(Dataset begins)
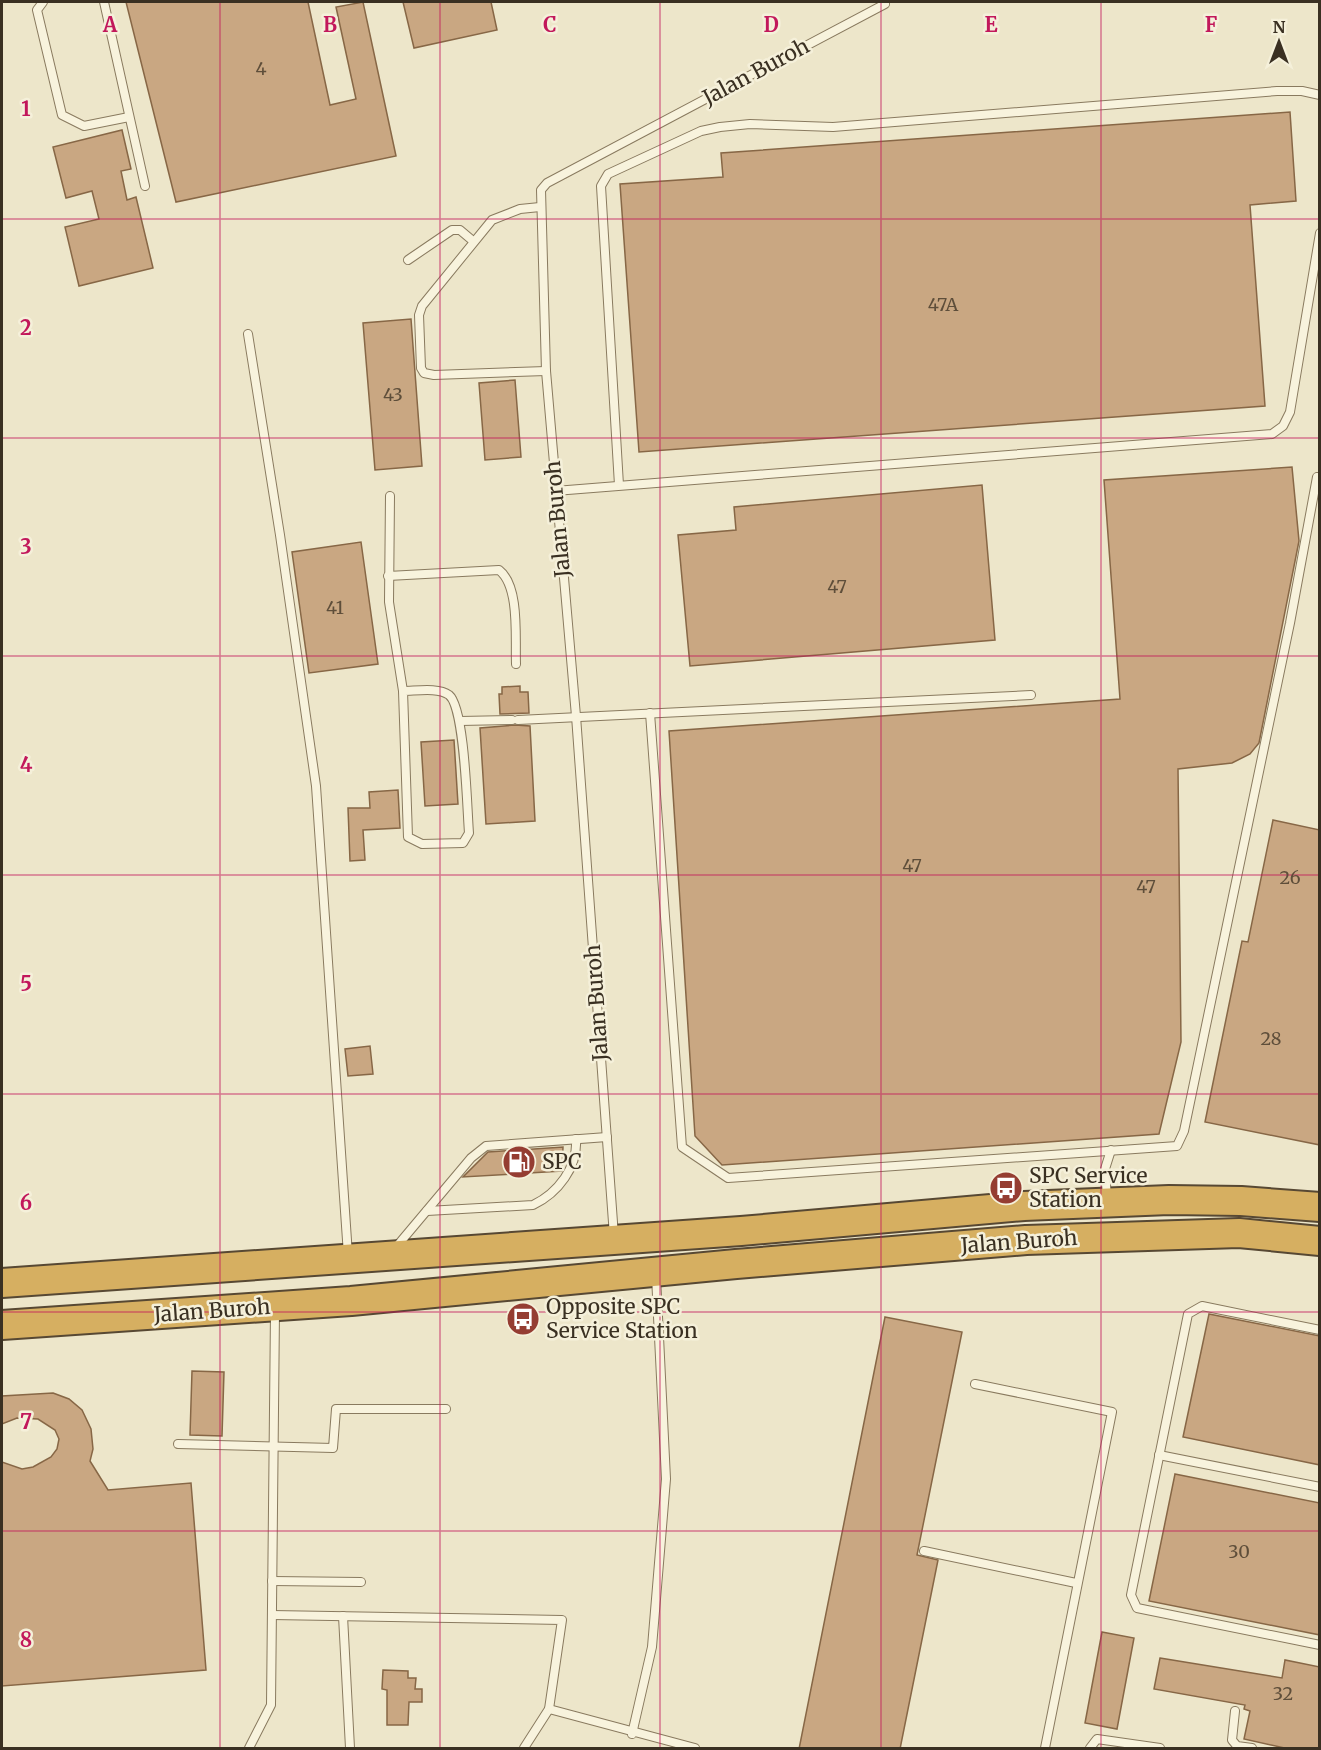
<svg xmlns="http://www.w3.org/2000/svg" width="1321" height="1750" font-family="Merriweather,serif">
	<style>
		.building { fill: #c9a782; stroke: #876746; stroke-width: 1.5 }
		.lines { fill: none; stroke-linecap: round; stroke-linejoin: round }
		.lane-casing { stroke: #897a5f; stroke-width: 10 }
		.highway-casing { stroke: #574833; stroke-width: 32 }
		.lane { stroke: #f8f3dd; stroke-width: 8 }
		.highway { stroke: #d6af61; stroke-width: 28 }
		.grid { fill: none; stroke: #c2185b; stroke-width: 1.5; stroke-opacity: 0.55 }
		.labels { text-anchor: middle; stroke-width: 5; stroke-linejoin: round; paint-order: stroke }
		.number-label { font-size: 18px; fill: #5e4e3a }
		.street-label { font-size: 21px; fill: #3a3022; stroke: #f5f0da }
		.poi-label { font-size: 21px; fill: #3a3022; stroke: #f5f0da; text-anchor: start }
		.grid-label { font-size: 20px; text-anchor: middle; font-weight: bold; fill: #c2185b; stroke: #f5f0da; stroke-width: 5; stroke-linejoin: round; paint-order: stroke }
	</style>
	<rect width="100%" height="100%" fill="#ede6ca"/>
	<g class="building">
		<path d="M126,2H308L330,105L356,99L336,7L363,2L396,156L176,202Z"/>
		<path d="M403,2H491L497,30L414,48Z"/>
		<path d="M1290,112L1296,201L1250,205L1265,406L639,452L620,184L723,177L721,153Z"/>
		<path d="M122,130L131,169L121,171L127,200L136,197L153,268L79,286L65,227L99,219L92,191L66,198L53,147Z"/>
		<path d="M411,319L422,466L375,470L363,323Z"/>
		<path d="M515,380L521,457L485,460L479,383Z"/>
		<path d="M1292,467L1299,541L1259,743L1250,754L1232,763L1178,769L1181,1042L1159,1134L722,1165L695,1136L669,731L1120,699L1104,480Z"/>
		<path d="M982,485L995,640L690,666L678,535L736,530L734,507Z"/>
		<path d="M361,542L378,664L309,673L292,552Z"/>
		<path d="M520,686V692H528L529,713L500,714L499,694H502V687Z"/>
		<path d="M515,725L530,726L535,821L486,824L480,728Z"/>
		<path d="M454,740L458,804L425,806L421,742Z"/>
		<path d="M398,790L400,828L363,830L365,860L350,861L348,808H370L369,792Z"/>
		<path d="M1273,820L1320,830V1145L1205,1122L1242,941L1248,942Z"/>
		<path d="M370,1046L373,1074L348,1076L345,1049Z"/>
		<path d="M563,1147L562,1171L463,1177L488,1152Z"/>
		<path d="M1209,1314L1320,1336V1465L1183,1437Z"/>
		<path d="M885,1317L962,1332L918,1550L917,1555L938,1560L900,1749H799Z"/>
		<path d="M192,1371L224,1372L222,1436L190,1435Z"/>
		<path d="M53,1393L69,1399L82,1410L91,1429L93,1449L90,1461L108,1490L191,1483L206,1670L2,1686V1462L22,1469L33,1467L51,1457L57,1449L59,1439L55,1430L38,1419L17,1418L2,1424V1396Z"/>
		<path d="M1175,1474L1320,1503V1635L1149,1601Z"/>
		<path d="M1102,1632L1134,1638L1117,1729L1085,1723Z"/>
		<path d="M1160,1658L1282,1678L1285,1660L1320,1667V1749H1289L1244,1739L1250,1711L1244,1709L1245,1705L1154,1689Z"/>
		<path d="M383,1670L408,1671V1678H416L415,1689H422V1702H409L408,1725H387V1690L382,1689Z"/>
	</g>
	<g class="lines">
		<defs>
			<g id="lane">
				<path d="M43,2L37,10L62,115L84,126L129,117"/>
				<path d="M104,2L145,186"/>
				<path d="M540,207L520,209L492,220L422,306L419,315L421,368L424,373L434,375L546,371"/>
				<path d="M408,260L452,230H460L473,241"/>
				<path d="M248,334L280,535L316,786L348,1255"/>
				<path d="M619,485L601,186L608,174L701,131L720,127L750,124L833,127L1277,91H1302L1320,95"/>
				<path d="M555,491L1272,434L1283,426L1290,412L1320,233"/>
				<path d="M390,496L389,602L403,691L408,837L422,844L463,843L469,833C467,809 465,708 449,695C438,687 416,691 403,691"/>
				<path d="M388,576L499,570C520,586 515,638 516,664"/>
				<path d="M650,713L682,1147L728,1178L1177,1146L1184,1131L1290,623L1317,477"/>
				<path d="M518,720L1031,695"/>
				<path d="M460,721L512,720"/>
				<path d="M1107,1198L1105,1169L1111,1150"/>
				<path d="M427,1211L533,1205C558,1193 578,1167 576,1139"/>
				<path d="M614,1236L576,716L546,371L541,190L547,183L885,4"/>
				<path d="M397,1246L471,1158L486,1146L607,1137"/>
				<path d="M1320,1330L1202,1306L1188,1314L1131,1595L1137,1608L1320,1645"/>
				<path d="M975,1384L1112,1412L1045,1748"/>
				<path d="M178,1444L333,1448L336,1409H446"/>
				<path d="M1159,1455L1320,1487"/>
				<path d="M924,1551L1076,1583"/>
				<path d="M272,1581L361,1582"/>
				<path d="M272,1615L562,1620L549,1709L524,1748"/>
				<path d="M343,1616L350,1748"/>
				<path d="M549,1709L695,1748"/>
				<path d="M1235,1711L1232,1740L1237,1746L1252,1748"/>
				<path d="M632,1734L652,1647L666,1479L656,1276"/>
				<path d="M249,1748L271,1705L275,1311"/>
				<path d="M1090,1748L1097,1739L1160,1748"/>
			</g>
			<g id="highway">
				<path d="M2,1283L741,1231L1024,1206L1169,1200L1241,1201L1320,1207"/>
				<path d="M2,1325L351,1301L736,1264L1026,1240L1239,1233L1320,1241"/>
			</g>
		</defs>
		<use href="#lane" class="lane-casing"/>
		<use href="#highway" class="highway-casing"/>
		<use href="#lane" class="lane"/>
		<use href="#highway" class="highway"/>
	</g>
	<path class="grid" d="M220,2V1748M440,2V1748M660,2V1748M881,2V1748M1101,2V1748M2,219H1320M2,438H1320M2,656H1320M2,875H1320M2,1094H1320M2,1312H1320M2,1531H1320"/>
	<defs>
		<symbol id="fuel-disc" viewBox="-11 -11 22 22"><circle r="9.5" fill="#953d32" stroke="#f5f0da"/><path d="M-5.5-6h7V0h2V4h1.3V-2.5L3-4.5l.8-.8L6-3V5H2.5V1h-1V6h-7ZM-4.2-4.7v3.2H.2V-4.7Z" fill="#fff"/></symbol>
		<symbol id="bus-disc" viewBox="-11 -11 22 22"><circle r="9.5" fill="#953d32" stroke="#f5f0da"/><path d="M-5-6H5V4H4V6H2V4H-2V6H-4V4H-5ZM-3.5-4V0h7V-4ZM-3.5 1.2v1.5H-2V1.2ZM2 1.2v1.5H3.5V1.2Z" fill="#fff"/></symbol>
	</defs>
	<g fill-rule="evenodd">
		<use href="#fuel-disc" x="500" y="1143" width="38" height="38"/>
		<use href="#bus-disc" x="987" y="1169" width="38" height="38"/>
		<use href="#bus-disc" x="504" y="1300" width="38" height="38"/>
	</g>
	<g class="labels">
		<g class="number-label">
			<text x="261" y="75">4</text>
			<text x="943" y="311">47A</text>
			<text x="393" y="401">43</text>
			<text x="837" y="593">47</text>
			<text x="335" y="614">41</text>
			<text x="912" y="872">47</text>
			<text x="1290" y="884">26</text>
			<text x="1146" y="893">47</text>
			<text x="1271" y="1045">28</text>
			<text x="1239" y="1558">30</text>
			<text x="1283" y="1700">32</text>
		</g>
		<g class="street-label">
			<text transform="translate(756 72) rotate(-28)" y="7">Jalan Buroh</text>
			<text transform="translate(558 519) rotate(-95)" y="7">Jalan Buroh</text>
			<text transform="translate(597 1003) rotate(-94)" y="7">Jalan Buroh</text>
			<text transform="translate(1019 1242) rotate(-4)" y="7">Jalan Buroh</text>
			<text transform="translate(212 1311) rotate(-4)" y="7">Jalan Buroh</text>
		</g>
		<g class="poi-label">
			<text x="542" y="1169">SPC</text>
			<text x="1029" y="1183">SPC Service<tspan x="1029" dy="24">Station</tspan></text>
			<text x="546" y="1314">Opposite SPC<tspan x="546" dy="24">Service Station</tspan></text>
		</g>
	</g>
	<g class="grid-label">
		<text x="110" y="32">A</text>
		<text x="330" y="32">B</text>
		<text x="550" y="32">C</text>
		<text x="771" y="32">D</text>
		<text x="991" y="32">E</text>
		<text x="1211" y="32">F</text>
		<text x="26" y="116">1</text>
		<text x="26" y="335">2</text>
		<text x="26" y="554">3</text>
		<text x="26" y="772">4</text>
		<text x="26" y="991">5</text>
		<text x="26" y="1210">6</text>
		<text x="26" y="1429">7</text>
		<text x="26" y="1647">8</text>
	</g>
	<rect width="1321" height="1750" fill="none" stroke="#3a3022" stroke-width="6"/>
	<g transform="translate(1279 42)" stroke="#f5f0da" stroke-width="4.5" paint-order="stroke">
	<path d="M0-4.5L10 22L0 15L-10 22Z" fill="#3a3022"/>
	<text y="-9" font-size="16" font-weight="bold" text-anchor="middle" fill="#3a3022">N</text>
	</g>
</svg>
(Dataset ends)
What you have to do: Every line in the data that holds the string "Service" should be returned.

Answer:
			<text x="1029" y="1183">SPC Service<tspan x="1029" dy="24">Station</tspan></text>
			<text x="546" y="1314">Opposite SPC<tspan x="546" dy="24">Service Station</tspan></text>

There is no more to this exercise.